In script mode, we provide two types of output:

Table
The compositions are displayed in the form of static tables. The tables can be copied to MSexcel or any other processor for better processing
Feature Value Vector
Some users might want the output in the form of Vectors. The Vector is given as (class) (fragment no):(Composition)(tab)(fragment no):(Composition).... for e.g.
(descriptor)
+1 1:0.02 2:0.09 3:3.02 ....

Include description (option: -d)


This option lets you control the inclusion of description in the output.

Order (option: --order)


Finally, we also provide you the flexibility of choosing the order in which the compositions should be calculated. Selecting 'Forward' will calculate the compositions of the sequence as they are, while 'Reverse' will calculate the compositions of the sequences in reversed order. For e.g, if your input sequence is "ASD", the composition will be calculated for the sequence "DSA" if reverse order is selected.
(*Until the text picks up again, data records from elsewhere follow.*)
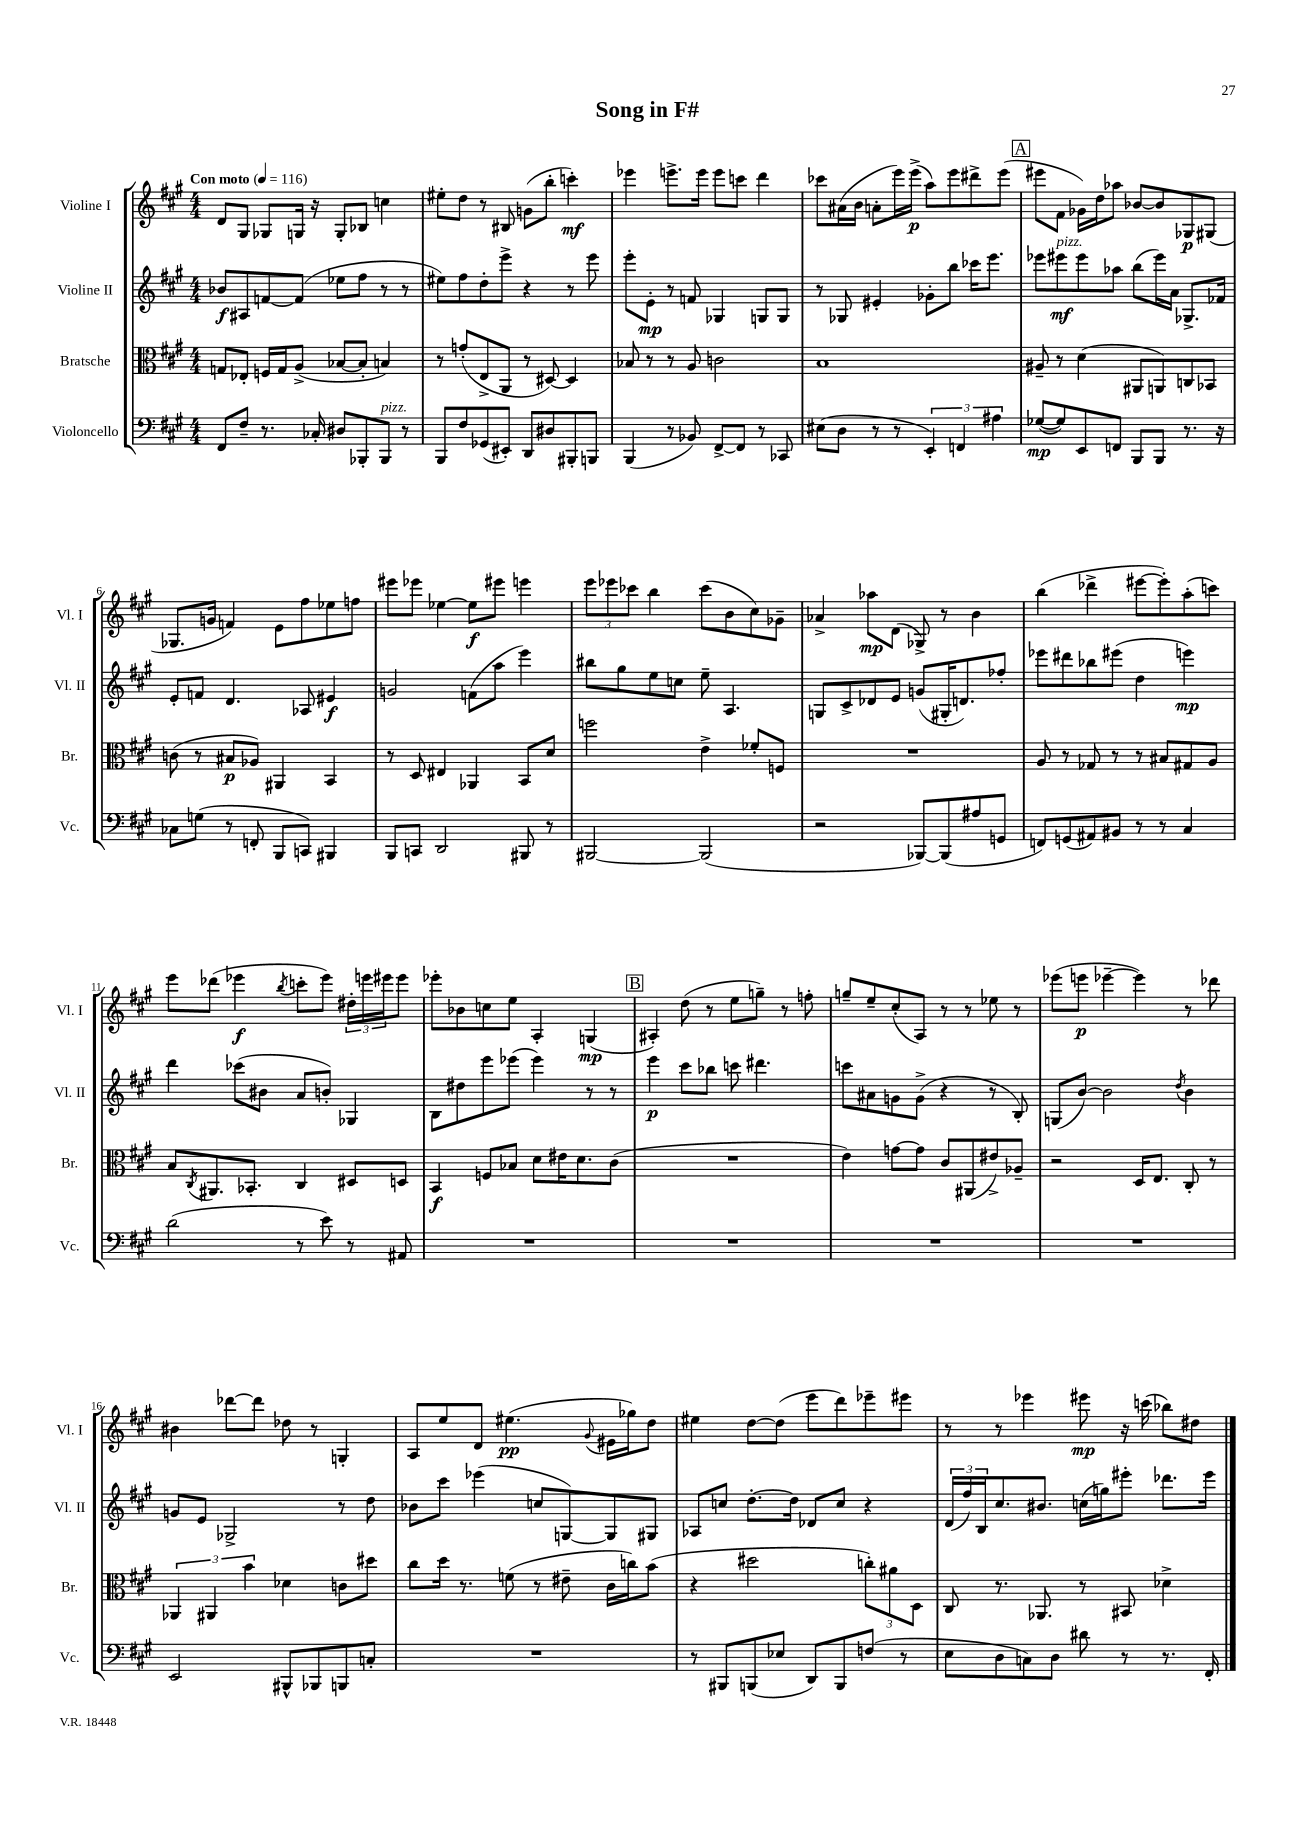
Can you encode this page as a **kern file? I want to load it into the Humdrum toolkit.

**kern	**kern	**kern	**kern
*staff4	*staff3	*staff2	*staff1
*clefF4	*clefC3	*clefG2	*clefG2
*k[f#c#g#]	*k[f#c#g#]	*k[f#c#g#]	*k[f#c#g#]
*M4/4	*M4/4	*M4/4	*M4/4
*MM116	*MM116	*MM116	*MM116
8FF#	8G	8b-	8d
8F#~	8E-'	8A#	8G#
8.r	16F	[8f	8G-
.	16G	.	.
.	(8A^	(8f]	16G
16C-'	.	.	16r
8D#	[8B-	8ee-	8G'
8BBB-'	8B-']	8ff#	8B-
8BBB-	4B)	8r	4cc
8r	.	8r	.
=	=	=	=
8BBB	8r	8ee#)	8ee#'
8F#	(8g'	8ff#	8dd
(8GG-	8E^	8dd'	8r
8EE#')	8AA	8eee^	8B#
8DD	8r	4r	(8g
8D#	[8D#)	.	8bb'
8BBB#'	4D#]	8r	4ccc')
8BBB	.	8eee	.
=	=	=	=
(4BBB	8B-	8eee'	4eee-
.	8r	8e'	.
8r	8r	8r	8.eee^
8BB-)	8A	8f	.
.	.	.	16eee
[8FF#^	2c	4G-	8eee
8FF#]	.	.	8ccc
8r	.	8G	4ddd
8CC-	.	8G	.
=	=	=	=
(8E#	1B	8r	8ccc-
8D	.	8G-	(16a#
.	.	.	16b
8r	.	4e#'	8a'
8r	.	.	16eee)
.	.	.	(16eee^
6EE')	.	8g-'	8aa)
.	.	8bb	8eee
6FF	.	.	.
.	.	16ccc-	8ddd#^
.	.	8.eee	.
6A#	.	.	.
.	.	.	(8eee
=	=	=	=
([8G-	8A#~	8eee-	8eee#
8G-])	8r	8eee#	8f#
8EE	(4d	8eee#	16g-)
.	.	.	16dd
8FF	.	8aa-	8aa-
8BBB	8AA#	(8bb	[8b-
8BBB	8AA)	16eee#)	8b-]
.	.	16a	.
8.r	8C	8.G-^	8G-
.	8BB-	.	(8G#
16r	.	16f-	.
=	=	=	=
8C-	(8c	8e'	8.G-
(8G	8r	8f	.
.	.	.	16g
8r	8B#	4.d	4f)
8FF'	8A-)	.	.
8BBB	4AA#	.	8e
8CC)	.	8A-	8ff#
4BBB#	4BB	4e#	8ee-
.	.	.	8ff
=	=	=	=
8BBB	8r	2g	8eee#
8CC	8D	.	8eee-
2DD	4E#	.	[4ee-
.	4AA-	(8f	8ee-]
.	.	8aa	8eee#
8BBB#	8BB	4eee)	4eee
8r	8d	.	.
=	=	=	=
[2BBB#	2ff	8bb#	12eee
.	.	.	12eee-
.	.	8gg#	.
.	.	.	12ccc-
.	.	8ee	4bb
.	.	8cc	.
(2BBB#]	4e^	8ee~	(8ccc-
.	.	4.A	8b
.	8f-'	.	8cc#)
.	8F	.	8g-~
=	=	=	=
2r	1r	8G	4a-^
.	.	8c#^	.
.	.	8d-	8aa-
.	.	8e	(8d
[8BBB-)	.	(8g	8G-^)
(8BBB-]	.	16G#'	8r
.	.	8.d)	.
8A#	.	.	4b
8GG	.	8ff-'	.
=	=	=	=
8FF)	8A	8eee-	(4bb
(8GG	8r	8ddd#	.
8AA#)	8G-	8bb-	4ddd-^
8BB#	8r	(8eee#	.
8r	8r	4dd	[8eee#
8r	8B#	.	8eee#'])
4C#	8G#	4eee)	(8aa'
.	8A	.	8ccc)
=	=	=	=
(2d	8B	4ddd	8eee
.	8qC#	.	.
.	8.AA#	.	(8ddd-
.	.	(8ccc-	4eee-
.	8.BB-'	.	.
.	.	8b#	.
.	.	.	8qbb
8r	4C#	8a	8ccc'
8e)	.	8b')	8eee-)
8r	8D#	4G-	24dd#'
.	.	.	24eee
.	.	.	24eee#
8AA#	8D	.	8eee#
=	=	=	=
1r	4BB	8B	8eee-'
.	.	8dd#	8b-
.	8F	8eee	8cc
.	8B-	(8eee-	8ee
.	8d	4eee-)	4A'
.	16e#	.	.
.	8.d	.	.
.	.	8r	(4G
.	(8c#	8r	.
=	=	=	=
1r	1r	4eee	4A#')
.	.	8ccc#	(8dd
.	.	8bb-	8r
.	.	8ccc	8ee
.	.	4.ddd#	8gg~)
.	.	.	8r
.	.	.	8ff'
=	=	=	=
1r	4e)	8ccc	8gg~
.	.	8a#	8ee~
.	[8g	8g	(8cc#'
.	8g]	(8g^	8A)
.	8c#	4r	8r
.	(8AA#	.	8r
.	8e#^)	8r	8ee-
.	8A-~	8B')	8r
=	=	=	=
1r	2r	(8G	(8eee-
.	.	[8b)	8eee
.	.	2b]	[4eee-~
.	16D	.	4eee-])
.	8.E	.	.
.	.	8qdd	.
.	8C#'	4b	8r
.	8r	.	8ddd-
=	=	=	=
2EE	6AA-	8g	4b#
.	.	8e	.
.	6AA#	.	.
.	.	2G-^	[8ddd-
.	6b	.	.
.	.	.	8ddd-]
8BBB#^^	4d-	.	8dd-
8BBB-	.	.	8r
8BBB	8c	8r	4G'
8C'	8dd#	8dd	.
=	=	=	=
1r	8cc#	8b-	8A
.	16dd	8ccc#	8ee
.	8.r	.	.
.	.	(4eee-	8d
.	(8f	.	(4.ee#
.	8r	8cc	.
.	8e#~	[8G)	.
.	.	.	8qqg#
.	16c#	8G]	16e#
.	16cc)	.	16gg-)
.	(8b	8G#	8dd
=	=	=	=
8r	4r	8A-	4ee#
8BBB#	.	8cc	.
(8BBB	2dd#	[8.dd'	[8dd
8E-	.	.	(8dd]
.	.	16dd]	.
8DD)	.	8d-	8eee
8BBB	.	8cc	8ddd)
(8F	12cc')	4r	8eee-~
.	12a#	.	.
8r	.	.	8eee#
.	12D	.	.
=	=	=	=
8E	8C#	(24d	8r
.	.	24ff#)	.
.	.	24B	.
8D	8.r	8.cc#	8r
8C)	.	.	4eee-
.	8.AA-	8.b#	.
8D	.	.	.
8d#	8r	(16cc	8eee#
.	.	16gg)	.
8r	8BB#	8eee#'	16r
.	.	.	(16ccc
8.r	4d-^	8.ddd-	8bb-)
.	.	.	8dd#
16FF#'	.	16eee#	.
==	==	==	==
*-	*-	*-	*-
In case of any feedback or comment, feel free to mail me at lavanyarishishwar@gmail.com, I appreciate your valuable feedbacks and comments.

Hope you find the script useful!

References


Rishishwar, L., Mishra, N., Pant, B., Pant, K., Pardasani, K.R. (2010). ProCoS - PROtein COmposition Server. Bioinformation, 5(5): 227. PMC: 3040505.
Chou, K.C.(2001). Prediction of protein cellular attributes using pseudo-amino-acid-composition. PROTEINS: Structure, Function, and Genetics. 43:246-255.
Chou, K.C. (2005). Using amphiphilic pseudo amino acid composition to predict enzyme subfamily classes, Bioinformatics. 21:10-19.
Chou, K.C. and Cai Y.D. (2005). Prediction of membrane protein types by incorporating amphipathic effects. J Chem Inf Model. 45(2):407-13
Atchley, J., Zhao, A.D., Fernandes, T. Drüke (2005). Solving the protein sequence metric problem. Proc Natl Acad Sci. 102:6395–6400.